FERC also noted that La Paloma did not identify any reliability violations resulting from alleged inadequacies of CAISO’s resource adequacy paradigm and found that evidence of CAISO’s increased use of backstop capacity procurement mechanisms does not demonstrate a reliability concern or failure of the resource adequacy paradigm to attract and retain flexible capacity. In addition, FERC found that La Paloma’s claim that California’s LTPP program unduly preferences renewable resources and discriminates against existing generation was not legally cognizable because it focused on state-administered programs and not CAISO’s tariff. Finally, FERC rejected requests by various generators to convene a technical conference on the issue of resource adequacy in California, finding that potential resource adequacy reforms were being appropriately considered through the CAISO stakeholder process and CPUC proceedings.

Implications

Complaints about California’s wholesale electricity market and capacity procurement process are nothing new. Historically, FERC has been reluctant to take action that could be viewed as interfering with the state’s energy policy objectives and resource planning process, instead relying on market changes to be considered through CAISO stakeholder processes and CPUC proceedings. In its complaint, La Paloma sought to place the alleged flaws in California’s capacity procurement process squarely before FERC to resolve. La Paloma (and other generators) may have hoped that a newly constituted FERC might be more willing than prior Commissions to consider such grievances, particularly given the Commission’s focus, in other contexts, on resource adequacy from a grid reliability and resiliency standpoint, and the impact of state policies on wholesale markets.

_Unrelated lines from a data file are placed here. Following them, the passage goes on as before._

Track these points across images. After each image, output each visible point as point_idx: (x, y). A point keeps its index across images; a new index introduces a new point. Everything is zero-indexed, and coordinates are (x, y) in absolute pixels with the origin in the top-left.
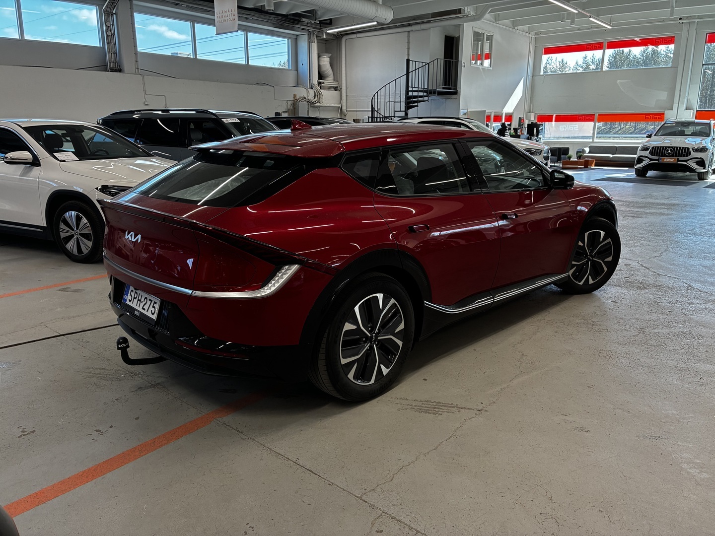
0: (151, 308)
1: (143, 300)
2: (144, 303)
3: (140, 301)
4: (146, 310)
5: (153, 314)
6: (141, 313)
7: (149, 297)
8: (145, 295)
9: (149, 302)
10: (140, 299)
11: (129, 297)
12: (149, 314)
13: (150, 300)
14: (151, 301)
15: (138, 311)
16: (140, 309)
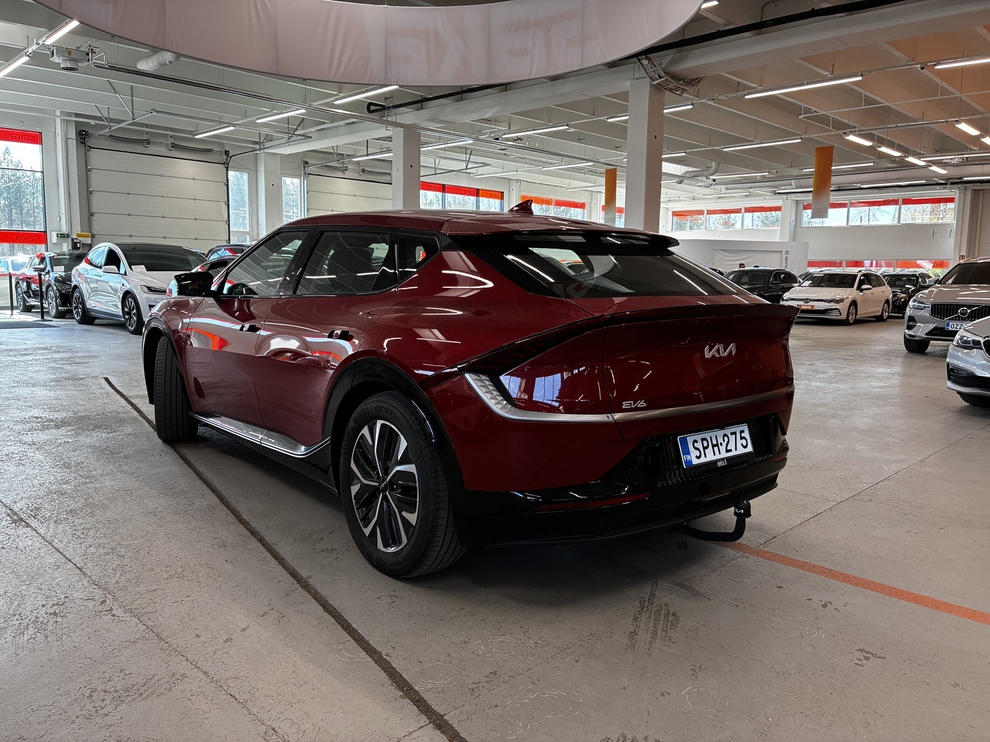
0: (739, 442)
1: (720, 440)
2: (724, 444)
3: (717, 445)
4: (733, 449)
5: (745, 447)
6: (728, 459)
7: (728, 431)
8: (720, 433)
9: (732, 438)
10: (715, 442)
11: (694, 453)
12: (741, 451)
13: (732, 434)
14: (734, 433)
15: (723, 459)
16: (724, 455)
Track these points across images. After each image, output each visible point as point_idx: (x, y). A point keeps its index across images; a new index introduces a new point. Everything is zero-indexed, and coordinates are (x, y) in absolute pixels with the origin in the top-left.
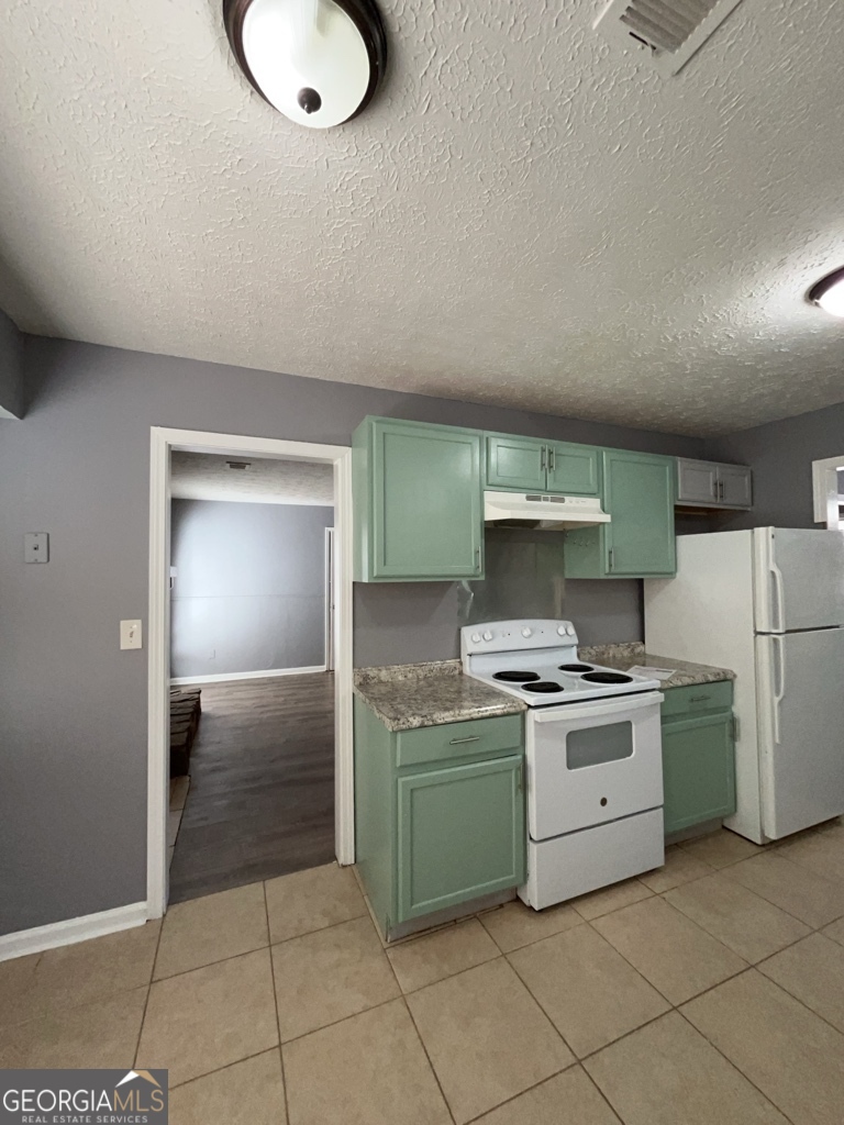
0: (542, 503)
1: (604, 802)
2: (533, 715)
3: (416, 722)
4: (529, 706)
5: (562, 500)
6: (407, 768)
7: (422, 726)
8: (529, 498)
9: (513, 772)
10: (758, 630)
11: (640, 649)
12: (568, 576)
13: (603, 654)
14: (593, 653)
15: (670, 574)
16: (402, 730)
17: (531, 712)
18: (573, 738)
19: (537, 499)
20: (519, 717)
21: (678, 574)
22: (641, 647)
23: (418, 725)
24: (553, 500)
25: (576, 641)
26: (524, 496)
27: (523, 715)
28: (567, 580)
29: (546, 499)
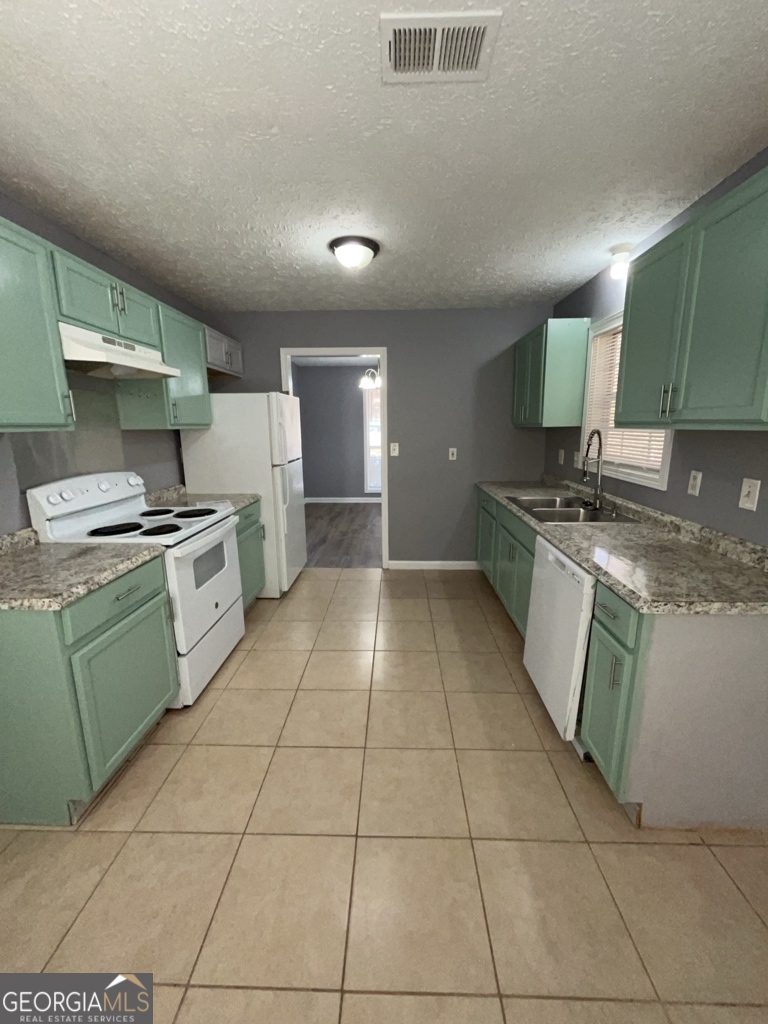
0: (117, 347)
1: (217, 605)
2: (171, 554)
3: (81, 590)
4: (168, 547)
5: (133, 349)
6: (80, 643)
7: (90, 592)
8: (105, 340)
9: (163, 609)
10: (275, 463)
11: (182, 491)
12: (123, 428)
13: (159, 498)
14: (153, 499)
15: (207, 426)
16: (70, 604)
17: (170, 550)
18: (198, 562)
19: (112, 342)
20: (160, 559)
21: (213, 427)
22: (184, 489)
23: (85, 592)
24: (127, 346)
25: (144, 490)
26: (100, 336)
27: (162, 556)
28: (123, 431)
29: (120, 344)
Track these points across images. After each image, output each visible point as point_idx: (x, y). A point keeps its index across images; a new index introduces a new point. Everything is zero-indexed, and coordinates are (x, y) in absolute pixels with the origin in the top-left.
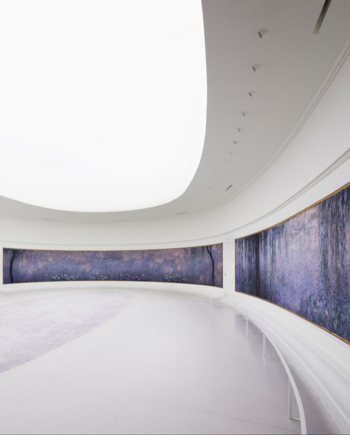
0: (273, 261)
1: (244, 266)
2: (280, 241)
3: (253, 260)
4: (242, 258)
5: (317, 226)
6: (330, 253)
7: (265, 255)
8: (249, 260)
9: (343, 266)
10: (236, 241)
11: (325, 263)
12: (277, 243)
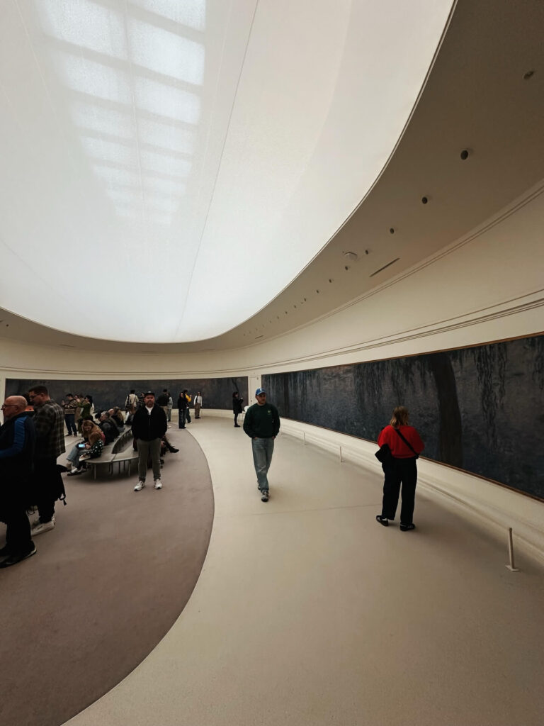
0: (304, 393)
1: (271, 394)
2: (311, 381)
3: (282, 392)
4: (269, 389)
5: (353, 378)
6: (366, 395)
7: (295, 389)
8: (277, 392)
9: (379, 403)
10: (262, 376)
11: (361, 400)
12: (308, 382)
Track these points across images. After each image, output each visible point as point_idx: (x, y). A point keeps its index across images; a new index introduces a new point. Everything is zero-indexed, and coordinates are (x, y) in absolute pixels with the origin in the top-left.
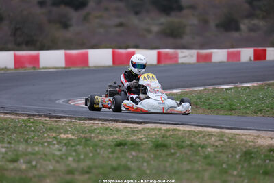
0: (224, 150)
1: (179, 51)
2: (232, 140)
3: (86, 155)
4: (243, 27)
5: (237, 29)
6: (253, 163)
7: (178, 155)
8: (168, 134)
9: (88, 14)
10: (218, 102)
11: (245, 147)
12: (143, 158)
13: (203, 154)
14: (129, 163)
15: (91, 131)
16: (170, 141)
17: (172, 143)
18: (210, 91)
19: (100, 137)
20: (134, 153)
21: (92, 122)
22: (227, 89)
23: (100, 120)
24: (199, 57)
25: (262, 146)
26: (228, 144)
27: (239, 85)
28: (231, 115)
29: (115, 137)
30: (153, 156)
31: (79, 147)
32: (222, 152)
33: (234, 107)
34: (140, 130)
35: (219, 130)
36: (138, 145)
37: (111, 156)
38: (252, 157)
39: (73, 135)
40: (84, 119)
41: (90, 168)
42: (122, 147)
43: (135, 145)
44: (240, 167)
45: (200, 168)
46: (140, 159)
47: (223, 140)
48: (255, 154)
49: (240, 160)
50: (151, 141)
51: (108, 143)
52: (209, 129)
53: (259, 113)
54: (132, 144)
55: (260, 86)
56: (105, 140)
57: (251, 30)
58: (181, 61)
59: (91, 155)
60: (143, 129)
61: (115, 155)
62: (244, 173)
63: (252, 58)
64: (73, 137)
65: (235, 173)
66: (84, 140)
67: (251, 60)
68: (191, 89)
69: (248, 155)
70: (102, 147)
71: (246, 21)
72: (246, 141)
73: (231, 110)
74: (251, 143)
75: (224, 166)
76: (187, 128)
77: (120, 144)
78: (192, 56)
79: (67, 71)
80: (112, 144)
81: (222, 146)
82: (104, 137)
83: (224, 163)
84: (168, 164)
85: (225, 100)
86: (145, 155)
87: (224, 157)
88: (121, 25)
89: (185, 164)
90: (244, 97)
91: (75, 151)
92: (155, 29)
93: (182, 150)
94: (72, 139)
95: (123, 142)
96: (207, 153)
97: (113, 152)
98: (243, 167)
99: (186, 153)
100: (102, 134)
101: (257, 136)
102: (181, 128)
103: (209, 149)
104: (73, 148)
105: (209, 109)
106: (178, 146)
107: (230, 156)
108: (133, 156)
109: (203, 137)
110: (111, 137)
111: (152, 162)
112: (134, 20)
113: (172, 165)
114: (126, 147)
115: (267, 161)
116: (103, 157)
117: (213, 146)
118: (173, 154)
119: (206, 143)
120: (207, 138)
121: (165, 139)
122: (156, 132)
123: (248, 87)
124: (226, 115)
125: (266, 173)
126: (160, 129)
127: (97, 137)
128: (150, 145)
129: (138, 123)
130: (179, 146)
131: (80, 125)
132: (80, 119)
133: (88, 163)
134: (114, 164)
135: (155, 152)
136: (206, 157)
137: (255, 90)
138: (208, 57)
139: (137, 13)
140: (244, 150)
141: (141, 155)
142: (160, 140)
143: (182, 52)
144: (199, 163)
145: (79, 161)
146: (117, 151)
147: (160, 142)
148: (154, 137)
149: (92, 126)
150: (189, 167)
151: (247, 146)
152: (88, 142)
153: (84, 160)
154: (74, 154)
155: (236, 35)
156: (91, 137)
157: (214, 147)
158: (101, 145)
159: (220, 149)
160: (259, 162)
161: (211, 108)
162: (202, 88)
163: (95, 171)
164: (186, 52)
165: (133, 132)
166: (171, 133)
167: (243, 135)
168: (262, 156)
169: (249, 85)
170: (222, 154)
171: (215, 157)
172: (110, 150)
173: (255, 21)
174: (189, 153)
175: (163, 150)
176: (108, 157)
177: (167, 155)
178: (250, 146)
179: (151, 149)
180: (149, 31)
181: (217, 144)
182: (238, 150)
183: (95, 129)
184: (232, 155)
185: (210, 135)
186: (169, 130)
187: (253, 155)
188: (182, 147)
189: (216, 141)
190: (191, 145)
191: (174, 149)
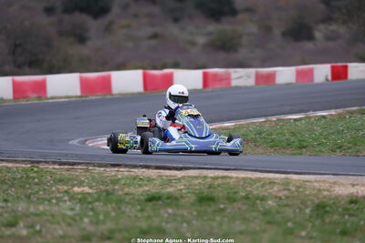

FERC’s actions in denying the complaint outright suggest that its overall approach to regulation of the California market as it relates to resource adequacy issues might not differ much from prior Commissions. For various reasons, many thought it unlikely that FERC would attempt to mandate a centralized capacity market in California; FERC’s rejection of that request was perhaps the least notable part of its order. Rather, the manner in which FERC denied the complaint was significant. In particular, by denying generators’ request for a technical conference (which would not bind FERC into taking any action or initiating any proceedings) and endorsing stakeholder processes and state regulatory proceedings as the appropriate forums to consider reforms, FERC appears to be signaling that it will continue to take a deferential approach to California resource adequacy issues. Further, the substance, tone and outcome of the order, considered together, suggest that FERC is not concerned about what many consider to be a problem of current regulatory policies failing to send the right market signals to spur needed competitive generation in California, which could have longer-term, negative impacts on grid reliability and energy prices.